Olive Garden is one of my favorite restaurants, but it is also one of the most unhealthy. It is convenient Italian food, which can give you a sense of the carb load, but it is most noted for its calorie count and salt lick level sodium. I love their mega portion and tasty sauces (probably from a can) but my vegan, vegetarian, and healthy lifestyle will not let me chow down at Olive Garden as I did in my youth, lol. I have decided to scale back the recipes and substitute in some healthier alternative ingredients so that I can enjoy the Italian fare at home. Starting with the classic dish, Spaghetti and Meatballs.
Vegan Spaghetti and Meatballs Recipe
Attribution: Whole Foods Market’s Spaghetti and Vegan Meatballs http://www.wholefoodsmarket.com/recipe/spaghetti-and-vegan-meatballs
1 tablespoon extra virgin olive oil
1 cup chopped yellow onion
4 cloves garlic, chopped
1 cup chopped white mushrooms
1 cup packed baby spinach
1 cup cooked black beans
1 teaspoon dried basil
1 teaspoon dried oregano
1 cup bread crumbs
Enough cooked whole wheat spaghetti and low sodium marinara to satisfy your heart
Heat olive oil in a large skillet over medium heat.
Sautee the onions and garlic in the olive oil until they are soft and translucent.
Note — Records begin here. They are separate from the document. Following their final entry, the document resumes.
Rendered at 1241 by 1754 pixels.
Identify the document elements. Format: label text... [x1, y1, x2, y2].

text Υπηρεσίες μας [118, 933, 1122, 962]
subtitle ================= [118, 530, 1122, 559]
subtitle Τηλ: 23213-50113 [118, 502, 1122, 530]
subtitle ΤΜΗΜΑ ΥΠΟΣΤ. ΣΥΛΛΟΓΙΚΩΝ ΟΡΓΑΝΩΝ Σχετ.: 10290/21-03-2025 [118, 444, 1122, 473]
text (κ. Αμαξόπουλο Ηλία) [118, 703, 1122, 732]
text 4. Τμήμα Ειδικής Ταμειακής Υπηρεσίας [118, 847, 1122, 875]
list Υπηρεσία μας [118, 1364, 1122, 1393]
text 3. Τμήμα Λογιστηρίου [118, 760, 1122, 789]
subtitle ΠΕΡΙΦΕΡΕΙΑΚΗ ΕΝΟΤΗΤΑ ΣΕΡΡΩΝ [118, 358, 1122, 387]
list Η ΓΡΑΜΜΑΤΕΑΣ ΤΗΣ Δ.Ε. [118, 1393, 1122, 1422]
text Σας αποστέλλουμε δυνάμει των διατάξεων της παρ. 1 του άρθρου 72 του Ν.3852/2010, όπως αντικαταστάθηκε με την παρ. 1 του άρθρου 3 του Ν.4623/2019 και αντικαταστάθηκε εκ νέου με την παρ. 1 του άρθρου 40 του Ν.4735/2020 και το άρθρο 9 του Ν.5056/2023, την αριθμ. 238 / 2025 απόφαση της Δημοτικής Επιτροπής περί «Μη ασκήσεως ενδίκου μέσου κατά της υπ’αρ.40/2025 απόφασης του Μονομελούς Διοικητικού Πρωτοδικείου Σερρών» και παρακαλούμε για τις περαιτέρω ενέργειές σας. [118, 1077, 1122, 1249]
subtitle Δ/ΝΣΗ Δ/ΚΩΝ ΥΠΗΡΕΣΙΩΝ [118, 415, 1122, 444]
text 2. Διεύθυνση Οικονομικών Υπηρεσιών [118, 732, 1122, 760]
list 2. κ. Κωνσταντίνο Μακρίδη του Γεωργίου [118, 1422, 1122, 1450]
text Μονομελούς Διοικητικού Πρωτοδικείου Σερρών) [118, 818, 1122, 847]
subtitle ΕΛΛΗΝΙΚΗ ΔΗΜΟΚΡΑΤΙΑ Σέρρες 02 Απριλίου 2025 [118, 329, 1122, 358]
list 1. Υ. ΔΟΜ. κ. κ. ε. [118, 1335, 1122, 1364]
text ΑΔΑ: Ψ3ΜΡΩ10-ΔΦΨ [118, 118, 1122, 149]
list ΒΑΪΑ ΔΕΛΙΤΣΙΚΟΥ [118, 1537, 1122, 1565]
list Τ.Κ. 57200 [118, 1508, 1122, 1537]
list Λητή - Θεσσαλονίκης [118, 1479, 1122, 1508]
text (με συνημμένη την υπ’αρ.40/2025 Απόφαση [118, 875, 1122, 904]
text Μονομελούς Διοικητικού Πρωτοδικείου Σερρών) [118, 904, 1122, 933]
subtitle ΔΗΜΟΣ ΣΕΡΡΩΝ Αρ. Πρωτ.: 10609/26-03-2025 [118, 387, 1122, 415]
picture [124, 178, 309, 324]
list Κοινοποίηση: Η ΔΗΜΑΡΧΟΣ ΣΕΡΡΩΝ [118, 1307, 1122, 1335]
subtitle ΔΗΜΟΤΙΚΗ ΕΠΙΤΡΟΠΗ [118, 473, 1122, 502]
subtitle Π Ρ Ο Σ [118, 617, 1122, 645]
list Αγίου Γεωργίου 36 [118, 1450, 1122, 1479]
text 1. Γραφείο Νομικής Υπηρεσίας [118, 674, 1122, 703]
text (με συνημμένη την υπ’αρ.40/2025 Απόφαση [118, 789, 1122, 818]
Add the mushrooms and baby spinach to the skillet and cover. After about 5 minutes that should be soft and wilted. Remove form heat.
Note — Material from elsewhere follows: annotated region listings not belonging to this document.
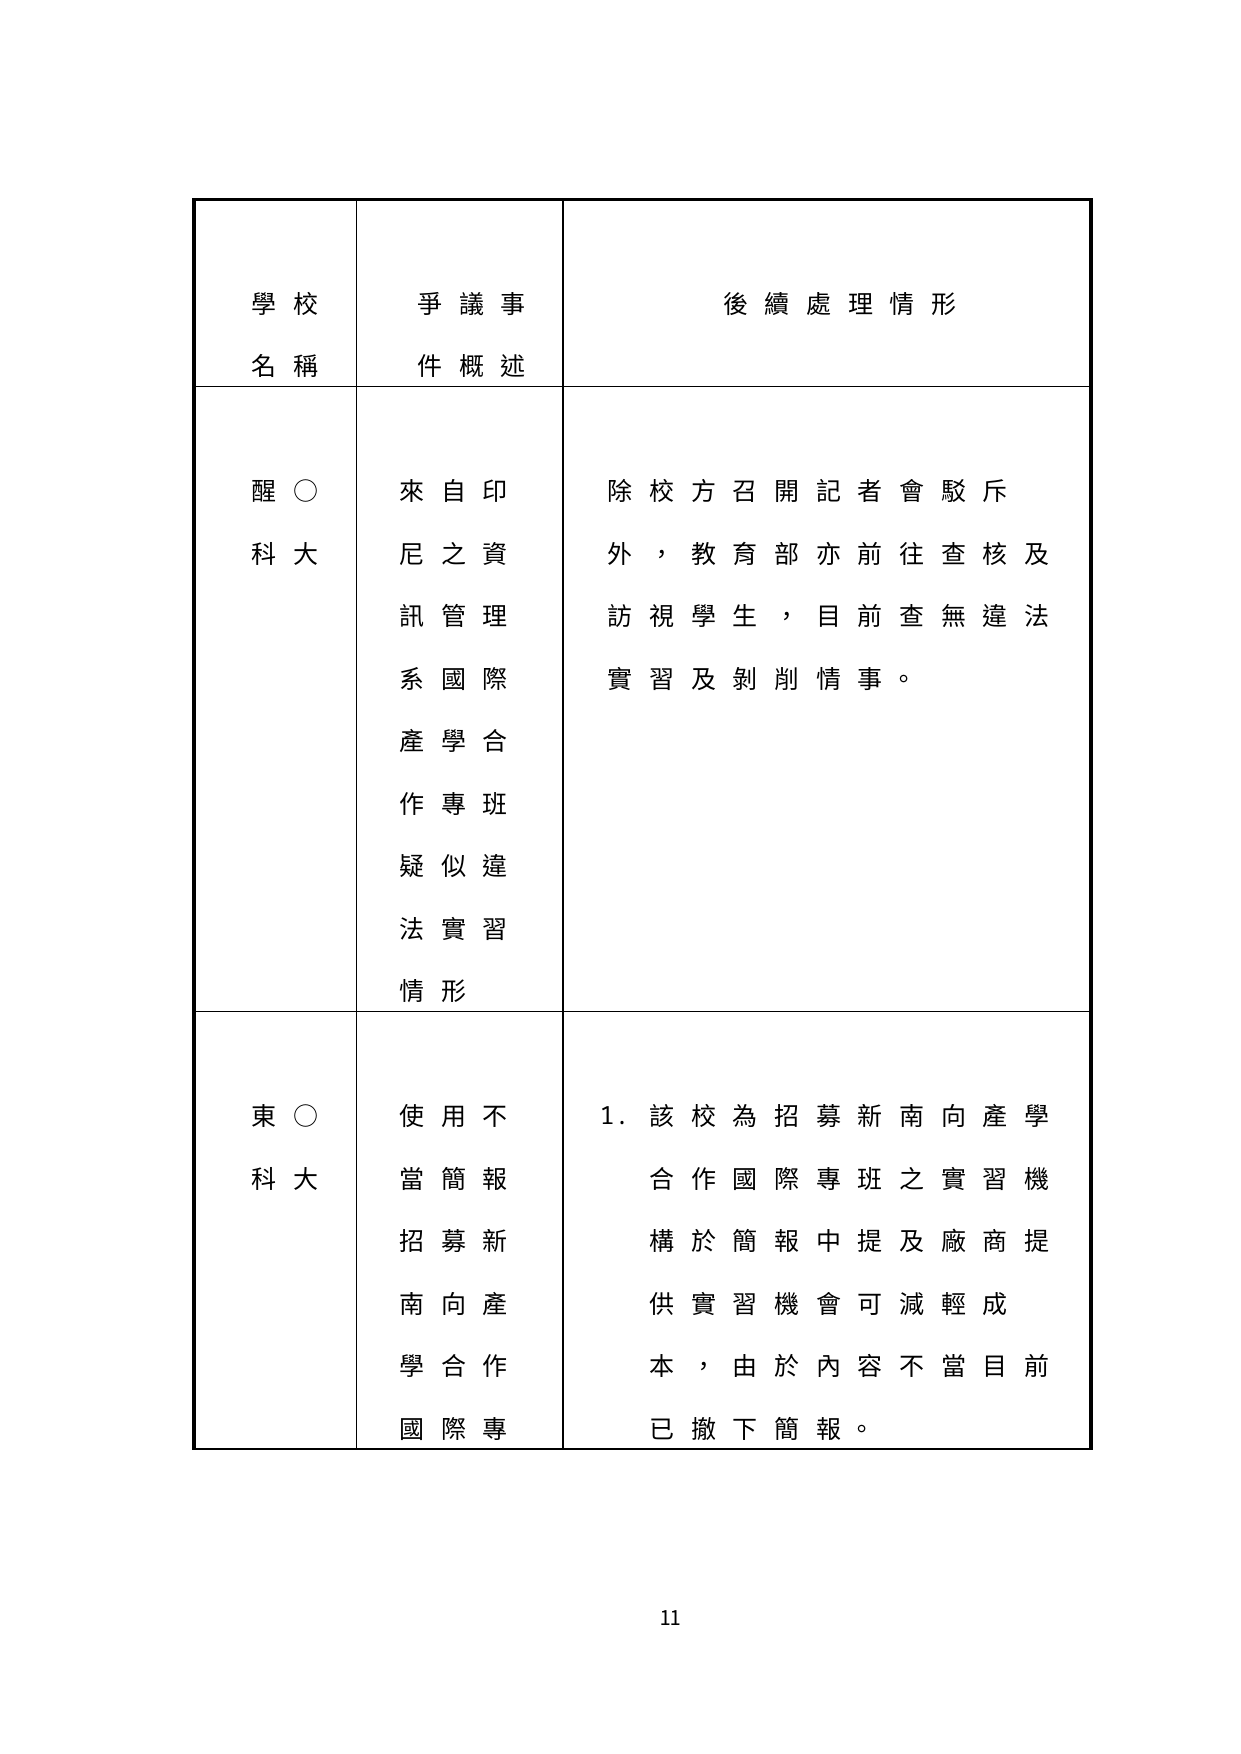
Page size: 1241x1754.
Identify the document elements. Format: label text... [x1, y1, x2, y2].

table_header 爭議事件概述 [357, 201, 562, 386]
table_cell 東○科大 [196, 1012, 356, 1448]
table_cell 該校為招募新南向產學合作國際專班之實習機構於簡報中提及廠商提供實習機會可減輕成本，由於內容不當目前已撤下簡報。 經教育部訪查該專班實習情形，目前尚屬正常，將持續予以督導。 [564, 1012, 1089, 1448]
table_cell 來自印尼之資訊管理系國際產學合作專班疑似違法實習情形 [357, 387, 562, 1011]
table_cell 醒○科大 [196, 387, 356, 1011]
table_header 後續處理情形 [564, 201, 1089, 386]
table_header 學校名稱 [196, 201, 356, 386]
table_cell 使用不當簡報招募新南向產學合作國際專 [357, 1012, 562, 1448]
table_cell 除校方召開記者會駁斥外，教育部亦前往查核及訪視學生，目前查無違法實習及剝削情事。 [564, 387, 1089, 1011]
Place the sautéed vegetables, black beans, basil, and oregano to a food processor. Blend until smooth.
Add the breadcrumbs to the food processor and mix until combined.
Preheat the oven to 350 degrees F.
Use a cookie scooper or tablespoon to portion the black bean mixture into a mini muffin tin or onto a baking pan.
Bake for 30 minutes.
When the meatballs are done, use them to crown your beautiful pile of whole wheat spaghetti and sauce.